● REQUIRED ACTIONS:
(a) In the passage below on Greek tragedy, how are modern productions of Greek Tragedy described?
(b) Pick up the essay on Greek tragedy below after its final sentence and carry it forward.

● DOCUMENT SEGMENT:
However, it is still premised on what I contest is a mis-reading of Aristotle and of Greek Tragic Drama. But…the point I want touch on is the way in which this connects with Virno’s ideas about our mediated leisure time, and the way in which advanced Capital today has privileged certain impairments as actually very practical adjustments to the irrationality of modern life in the West.
Modern productions of Greek Tragedy are almost all uniformly terrible. Why is that? I suspect because they are simply reproducing a schematic reading of English classicists interpretation of Aristotle and Sophocles (and really, of Shakespeare, as well). The tragic, for Benjamin and for Adorno, was to make present something, in the event, on stage, to unmask something which daily life and which the new ordering of life was keeping hidden. And it was the irrational myths of pagen Gods, it was the utterances of the oracle at Delphi, and for Benjamin the ‘mourning’ play of the 17th century in Germany was the secularizing of time — temporality, extending it in linear fashion, logically, and scientifically in a sense. The loss was the coiled mythos of Greek drama. Catharsis isn’t the purging of pity and fear as if we were watching Halloween 6, it is the waiting chill and shudder of fleeing Gods, the sense of complicity in the declarations of the oracle. And Greek drama was declamatory. It was not psychological. It spoke and as speech it was tragic, for time turned on itself. From cult to museum exhibit. Dionysian energy of release, not the categorizing of Enlightenment science. It is easy to turn this into some mush brained new age love-in, or rave, or a swinger’s party — it was the cold stone psychic floor of mortality…
“The authenticity of a thing is the essence of all that is transmissible from its beginning, ranging from its substantive duration to its testimony to the history which it has experienced. Since the historical testimony rests on the authenticity, the former, too, is jeopardized by reproduction when substantive duration ceases to matter. And what is really jeopardized when the historical testimony is affected is the authority of the object.”

● GIVEN ENTRIES:

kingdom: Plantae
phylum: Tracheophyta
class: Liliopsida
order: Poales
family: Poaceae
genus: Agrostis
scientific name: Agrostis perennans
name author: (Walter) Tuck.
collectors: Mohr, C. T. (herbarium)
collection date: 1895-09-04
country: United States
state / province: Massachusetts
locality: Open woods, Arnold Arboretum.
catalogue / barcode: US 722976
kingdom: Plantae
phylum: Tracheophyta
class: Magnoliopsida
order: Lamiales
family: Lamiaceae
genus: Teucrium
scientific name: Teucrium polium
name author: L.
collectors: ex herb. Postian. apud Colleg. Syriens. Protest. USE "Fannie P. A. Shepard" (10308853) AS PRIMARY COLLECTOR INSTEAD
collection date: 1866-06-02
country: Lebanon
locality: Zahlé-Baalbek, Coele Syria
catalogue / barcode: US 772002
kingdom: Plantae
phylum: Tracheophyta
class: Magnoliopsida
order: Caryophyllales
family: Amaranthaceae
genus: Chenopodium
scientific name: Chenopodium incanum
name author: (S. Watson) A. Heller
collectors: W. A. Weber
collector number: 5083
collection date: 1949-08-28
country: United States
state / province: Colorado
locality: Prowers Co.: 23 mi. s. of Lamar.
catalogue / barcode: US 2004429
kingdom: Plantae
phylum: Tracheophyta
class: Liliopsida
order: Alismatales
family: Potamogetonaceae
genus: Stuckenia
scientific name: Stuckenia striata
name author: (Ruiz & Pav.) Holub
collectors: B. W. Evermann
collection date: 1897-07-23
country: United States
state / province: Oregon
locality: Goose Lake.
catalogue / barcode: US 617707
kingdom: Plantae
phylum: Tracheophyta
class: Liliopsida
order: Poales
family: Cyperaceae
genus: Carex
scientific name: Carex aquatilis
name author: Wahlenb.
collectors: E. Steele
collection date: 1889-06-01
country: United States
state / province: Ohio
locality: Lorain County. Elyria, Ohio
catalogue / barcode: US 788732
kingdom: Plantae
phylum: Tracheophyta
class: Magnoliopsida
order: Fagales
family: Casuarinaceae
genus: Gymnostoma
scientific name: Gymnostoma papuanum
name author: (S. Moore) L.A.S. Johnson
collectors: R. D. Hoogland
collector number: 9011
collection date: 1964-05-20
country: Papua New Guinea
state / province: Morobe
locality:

● ANSWERS TO EACH TASK:
(a) They are described as almost all uniformly terrible.

(b)
If Virno is at all right, then the elevation of opportunism and opportunistic adjustments in feeling and ethics, and the attendant cynicism that is both cause and effect, have rendered the Enlightenment/Colonial translations dead. Tragedy cannot be commodified, literally.
My sense of the West today is that fear casts a shadow over almost everything, over all human experience. It is a marketed fear. And possibly it is often, at least in part, a form of anxiety. If this extended adolescence provides time to develop certain skills — skills born of the impermanence of one’s working life, the loss of traditional community learning, and connectedness, then the emotions experienced in our encounters with artworks are going to be mediated by the encouragement toward infantilized emotions and a pre-packaged template of childish feeling and desire.
Benjamin said of the destructive (fascist) character; .”…sees nothing permanent. But for this reason he sees ways everywhere…. What exists he reduces to rubble, not for the sake of rubble, but for that of the way leading through it.”
We have no tragedy because we, for the most part, have eradicated the potential for deep feeling. It is fan culture, and increasingly a culture in which our encounters with cultural material is apriori trivialized. The trivial is marketed as something positive (though under other names, such as entertainment or fun, and a host of sub-categories like *popcorn movie*, or heartwarming, etc). Ngai is certainly correct when she raises the topic of categories such as zany and cute, and her astute understanding of Capital and its interaction with all cultural products…and the recognition, with Virno, that this signals a shift in perspective caused by shifts in financialized Capital and the state’s logic of social domination. Still, when she describes “cute” as an aesthetisized powerlessness, I’m not sure I totally agree. Cute is often an aesthetic AND psychological strategy to wrest power by an exhibition of timidity and shyness. But that exhibition is also the cloaking of itself, the creation of a fixed mask of cuteness. It hides more than it reveals. It also the deceit that says, I cannot do that, I am weak or passive or shy or sensitive, and you must do it for me. There is a gendered element in this, as well. The relationship between cute and sexual objectification seems complex and worth analysis. Cute is also almost always sentimental and the sentimental is always sadistic. George Bush paints cute and sentimental white fluffy puppies.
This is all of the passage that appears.